What this task involves: Quote everything in the material below from the line containing "椰子不仅是美味的水果，更是天然的健康食品。椰" down to the end of the material, keeping the original line breaks.

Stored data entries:

──────

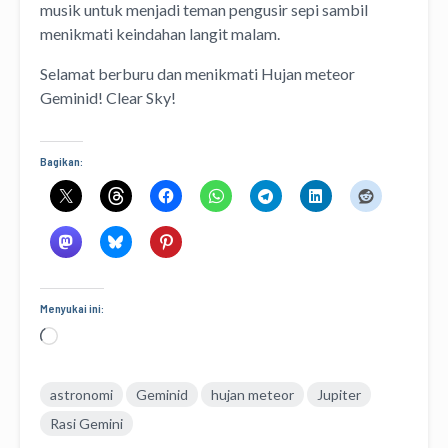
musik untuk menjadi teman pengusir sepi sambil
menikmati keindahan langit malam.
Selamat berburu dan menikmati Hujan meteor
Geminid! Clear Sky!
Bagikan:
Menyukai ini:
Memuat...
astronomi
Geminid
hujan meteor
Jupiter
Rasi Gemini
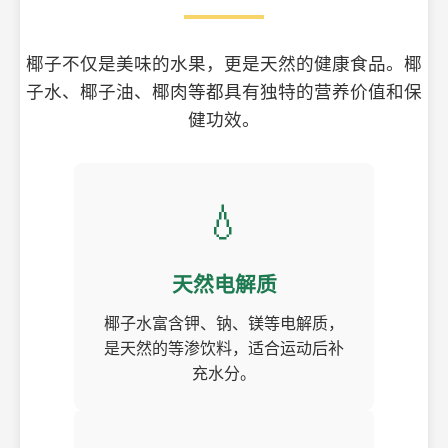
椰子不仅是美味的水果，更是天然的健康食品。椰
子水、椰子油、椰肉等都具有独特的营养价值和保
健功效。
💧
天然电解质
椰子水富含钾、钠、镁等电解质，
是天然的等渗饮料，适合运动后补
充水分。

──────

Exercise result:
椰子不仅是美味的水果，更是天然的健康食品。椰
子水、椰子油、椰肉等都具有独特的营养价值和保
健功效。
💧
天然电解质
椰子水富含钾、钠、镁等电解质，
是天然的等渗饮料，适合运动后补
充水分。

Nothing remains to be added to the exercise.